‘What do you suggest then?’
‘I suggest calling each other by our real names,’ I said firmly.
‘What about something more rooted in us?’ he offered. ‘I could call you City Tower and you could call me Flightbird. People would find that unbelievably cute.’
I considered this for a while. People did find this kind of thing cute. But the more I thought about it, the more it gave me intense, spine-curling cringe.
‘How about we stick to our real names? City Tower and Flightbird would sound ridiculous outside of an airport setting.’
‘I guess no arms around the waist then either?’ he asked.
‘Definitely not!’
‘And it goes without saying that a quick kiss on the cheek would also be out?’ he questioned.
‘A quick kiss on the cheek, or even the lips, would definitely add to the authenticity of the moment. But no.’ I shook my head. ‘No kissing of any kind.’
‘Got it. Anything else?’
‘No, I think that about covers it for now. I’ll let you know if I think of anything else.’
The Uber driver finally pulled up to my hotel. I’d booked myself into a fairly small one. I preferred them; there is nothing worse than standing in a line with people as they queue for a breakfast buffet and jostle for the last cold pancake.
‘See you soon,’ Andrew called as I climbed out of the Uber.
‘In exactly two and a half hours.’ I tapped my watch.
I checked into my hotel room and looked around. I hated new spaces, unfamiliar ones, but mostly I hated unfamiliar pillows. So the first thing I did, the first thing I always did when I checked into any foreign place, was unpack my pillows from home and pack their pillows away. The idea of resting my head on something that hundreds, possibly thousands, of heads had been on did not sit right with me. Besides, I also had a very specific pillow configuration that allowed for ultimate comfort and relaxation. I pulled out the dress that my mom had insisted I take with me.
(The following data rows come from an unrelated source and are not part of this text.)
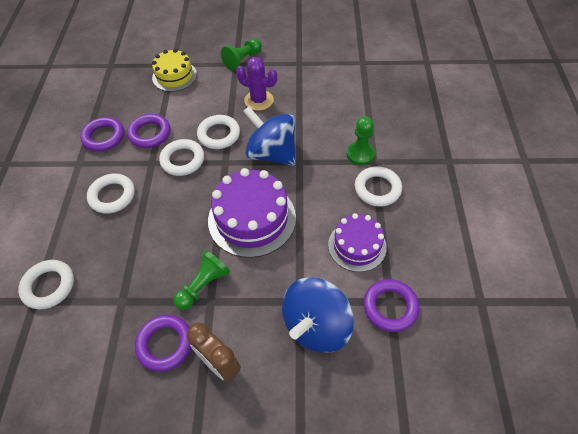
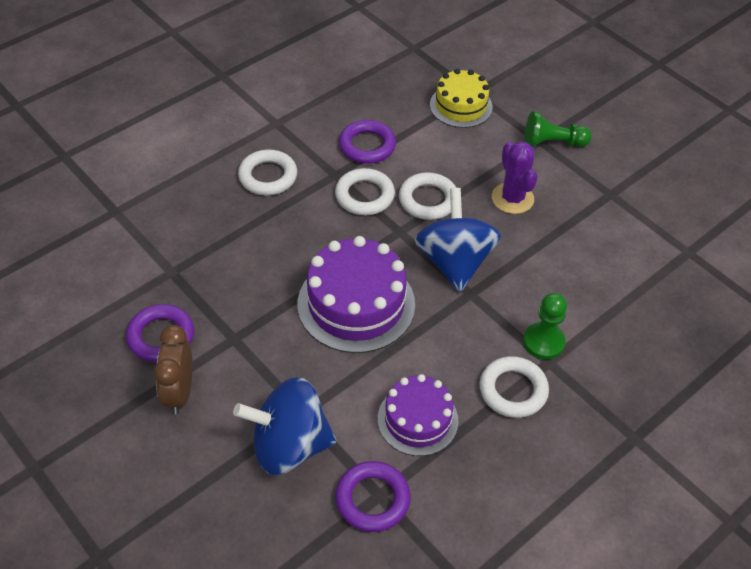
camera: 45 degrees right, 5 degrees down
white ring [18,260,74,309] -> none
purple ring [80,117,124,152] -> none
green pawn [174,250,230,310] -> none

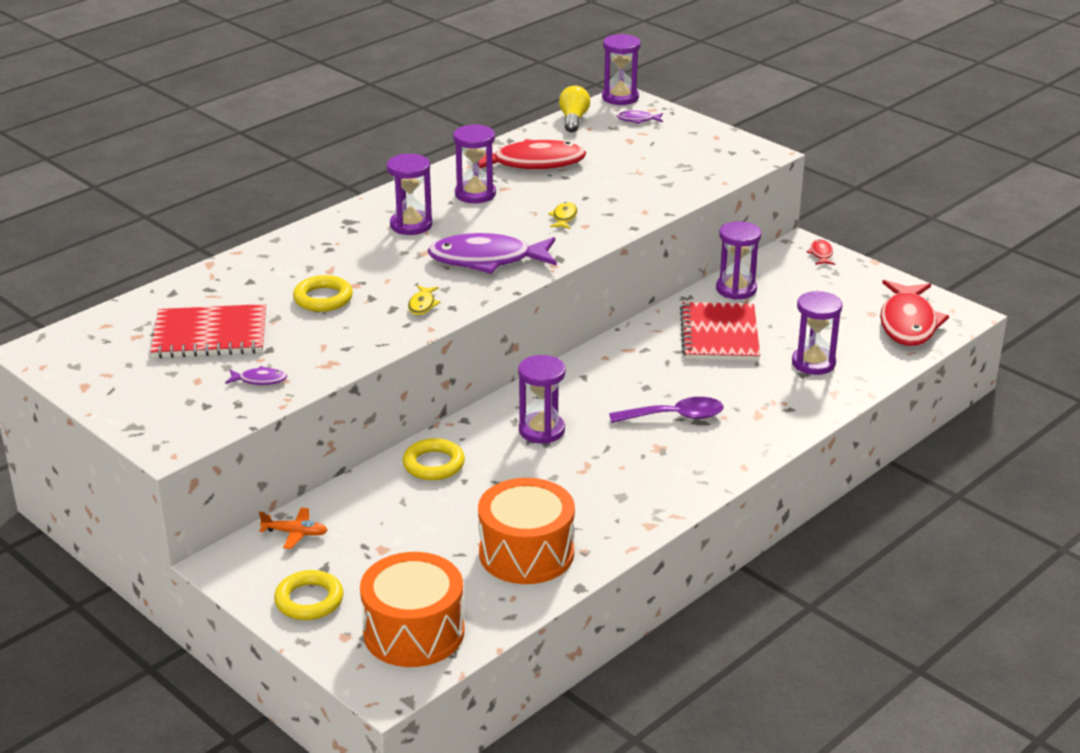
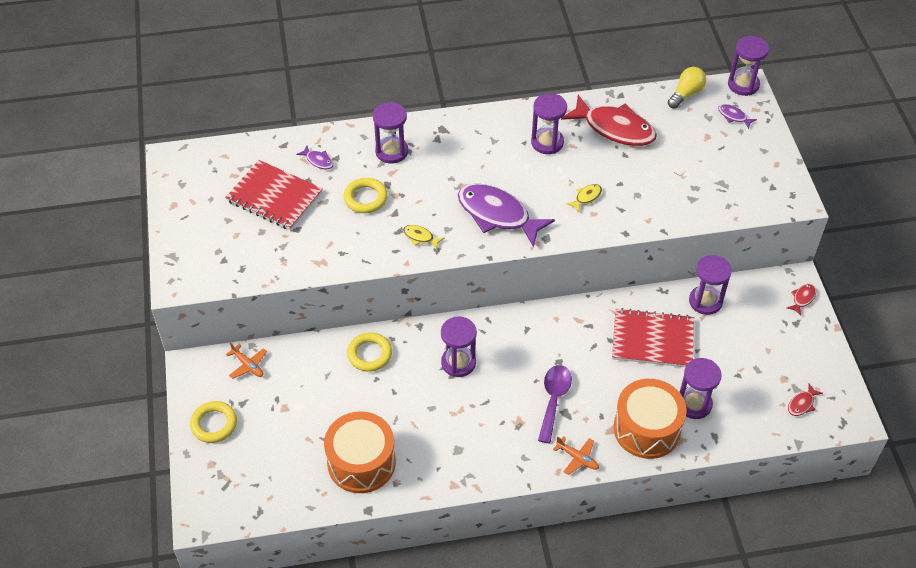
camera: 35 degrees right, 20 degrees up
purple fish [225,366,287,385] -> purple fish moved to [296,146,334,170]
orange drum [360,552,464,667] -> orange drum moved to [613,379,687,459]
purple hourglass [387,154,432,235] -> purple hourglass moved to [373,102,408,164]
yellow fish [408,285,441,315] -> yellow fish turned 75 degrees clockwise [403,225,445,250]
purple spoon [609,397,724,423] -> purple spoon turned 105 degrees counterclockwise [538,365,572,443]
red notebook [680,302,760,361] -> red notebook turned 60 degrees clockwise [612,308,694,367]
red fish [880,280,949,346] -> red fish [788,383,823,416], size x0.42
none -> orange plane [553,436,599,475]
She’d come around to my place while I packed and sat on my bed making fashion suggestions. Her suggestions were always based on what garment would garner me the most attention, which would hopefully lead to a male admirer, hopefully leading to a wedding, a honeymoon and grandchildren.
‘You have such a gorgeous figure. You should really show it off more.’ She was always so fond of pointing this out.
She was right, of course, I did have a good figure, which I attributed to my daily swimming routine. I loved swimming. The blissful feeling of being enveloped by liquid, and the inevitable silence that followed. The world above you stilled and muted. I find the world very overwhelming: the sights, the sounds, the smells. But down there under the water, there’s a kind of peace that I never get up here. If there was a way of living underwater permanently, I would. My dream has always been to live in one of those underwater floating villas in Dubai. I dream of waking up every morning in my underwater bedroom, looking out into the calm blue waters, hearing the soft sounds of water lapping at the sides of the house. But with a price tag of $3.3 million, that dream is perhaps a little far out of my reach, right now anyway. But it’s always good to have something to work towards. Perhaps one day I’ll be running the airport in Dubai – my ultimate career goal was to run my own airport – and then I’d be able to have as many underwater villas as I wanted.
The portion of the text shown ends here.